Review: Sirens by Zoo Co

A well-meaning but disappointingly heavy-handed jab at society's modern ills

★★
theatre review (edinburgh) | Read in About 2 minutes
33332 large
121329 original
Published 19 Aug 2018

The words “sledgehammer” and “nut” spring to mind when watching Sirens, a well-meaning but entirely cack-handed takedown of victim-blaming in contemporary culture. 

It starts promisingly, with a witty introduction of our protagonists – the mythological creatures, half-human, half-bird, who lured sailors to their deaths with their enchanted singing. It’s when the sisters are transported to 21st-century Hastings—in an attempt to track down and destroy an Ancient Greek text that misrepresents them—that things take a turn for the problematic. 

First, the good points: Zoo Co are big advocates for making theatre more accessible to audiences with different needs.
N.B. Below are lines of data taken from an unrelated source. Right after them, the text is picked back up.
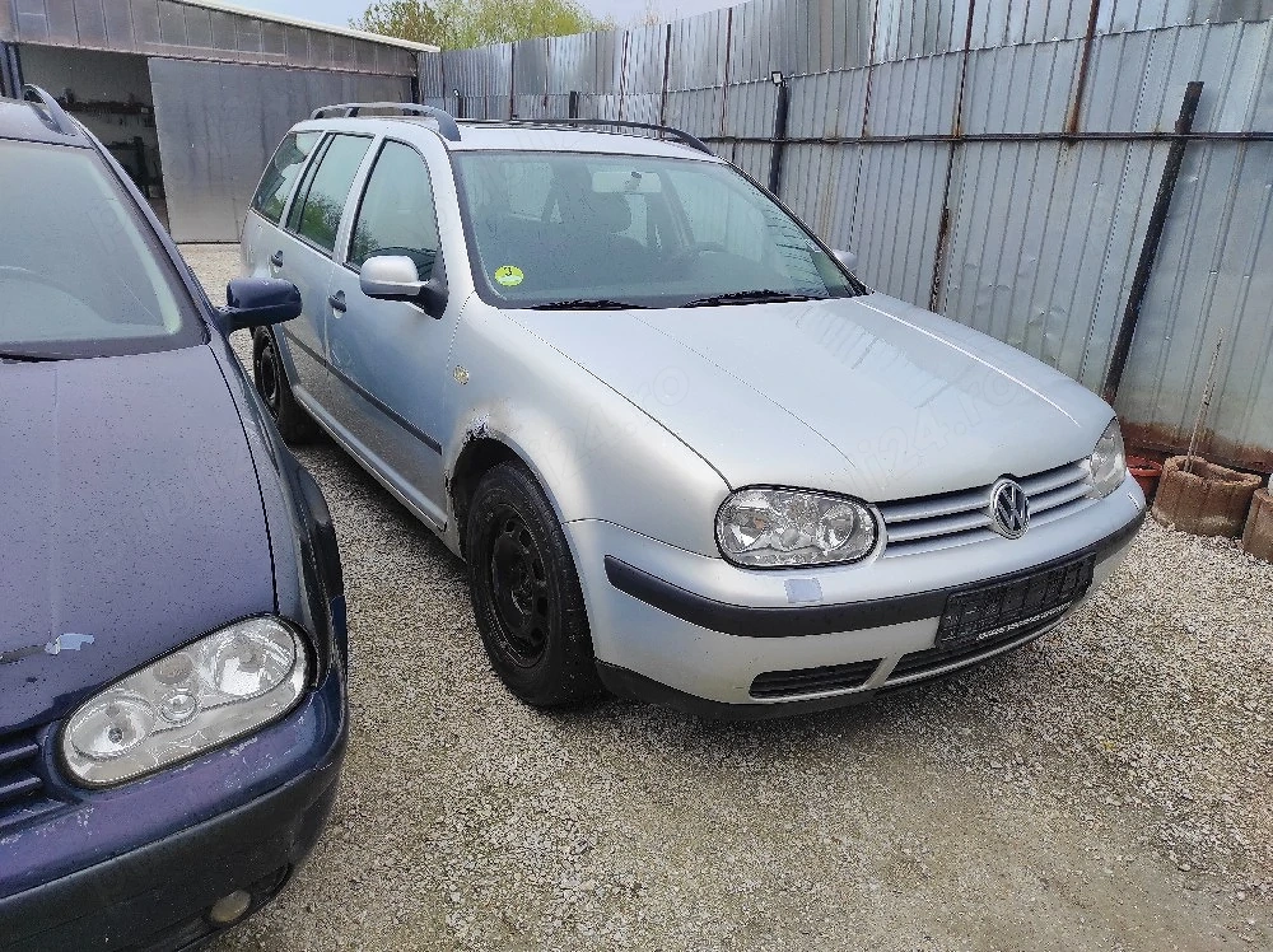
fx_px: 918
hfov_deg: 69.4
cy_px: 476
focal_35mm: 25
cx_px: 636
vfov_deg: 54.8
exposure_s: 1/1250
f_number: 1.89
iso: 100
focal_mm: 5.43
This performance, like every performance of the show, is “relaxed”, meaning we don’t need to feel confined to the strictures of traditional theatre etiquette. In addition to that, captioning is creatively integrated throughout and there’s lots of British Sign Language too, with the Sirens learning to sign so they can communicate with Tobi (Jamal Ajala) – whose deafness makes him the only man safe from the fatal power of their voices.

But good intentions don’t necessarily make for good theatre. This show may be accessible but its heavy-handed swipes at everything from homophobia and ableism to sexual harassment, racism and the power of the patriarchy—the fact that the Hastings Museum is run by an old white guy means that “everybody else’s stories just don’t exist”—makes it almost unwatchable. It doesn’t help that Zoo Co’s founders just don’t have the acting chops to turn their seriously shonky script into something credible. They're a company in sore need of an outside perspective – dramaturg, director, ideally both.